Jumat, 28 Mei 2010

Contoh kasus anak special need “Menyekolahkan si anak spesial” bag:5

Itulah juga pertimbangan Aprilia, ibu dari Davina (4), ketika memilih menyekolahkan anaknya di sebuah sekolah khusus untuk anak-anak autis. “Saya lihat perkembangan anak juga akan lebih optimal karena terapi bisa dilakukan sambil sekolah. Guru-gurunya juga mempunyai keahlian sebagai terapis,” katanya.
Sebaliknya di sekolah umum, guru seringkali minim atau tak punya pengalaman sama sekali menangani anak-anak ’spesial’ ini. Bukan itu saja, guru juga sulit memberikan perhatian khusus kepada si anak autis karena rasio jumlah anak dan guru dalam satu kelas kurang ideal. Di sekolah umum, satu kelas biasanya berisi lebih dari 20 anak.
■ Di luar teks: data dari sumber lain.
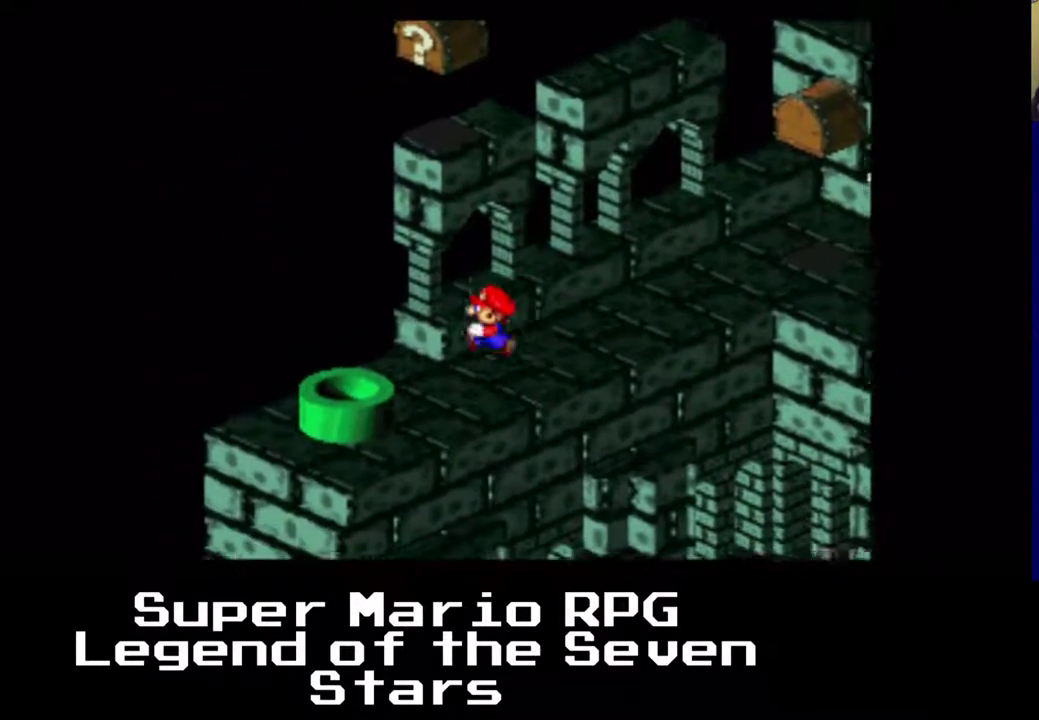
{"buttons": ["X", "DPAD_UP", "DPAD_RIGHT"], "left_stick": "center", "events": [[150, "DPAD_LEFT", "up"], [150, "DPAD_RIGHT", "down"], [450, "DPAD_UP", "down"]]}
Bandingkan dengan di sekolah khusus anak autis, di mana satu guru rata-rata menangani tiga anak. “Lebih dari itu, pasti sudah keteteran,” kata Ita.
Selain itu, menurut Ita, “Jangankan untuk anak autis, untuk anak normal pun kurikulum pendidikan nasional saat ini sudah lumayan berat.” Pantaslah kalau anak autis yang bersekolah di sekolah umum biasanya jadi lebih tertatih-tatih. Karena itu, menurut Ita, metode belajar di sekolah autis Mandiga dibatasinya hanya pada hal-hal yang bersifat aplikatif. “Mereka diajari membaca, menulis, berhitung. Tapi yang lain-lain, kira-kira terpakai atau tidak? Kalau tidak, ya lebih baik tidak usah,” katanya.
Cara mengajar pun tidak bisa selalu sama untuk setiap anak. Untuk mengajarkan sebuah kosa kata, misalnya, guru anak autis tak jarang harus putar otak untuk bisa menarik perhatian mereka. Tak jarang mereka harus memulainya dari sesuatu yang menarik minat anak. Contoh bila si anak suka oli, maka akan lebih efektif kalau dia mulai belajar dari kata “oli”, sementara bila dia suka mobil, ya akan lebih efektif untuk mulai mengajari dia dari kata “mobil”.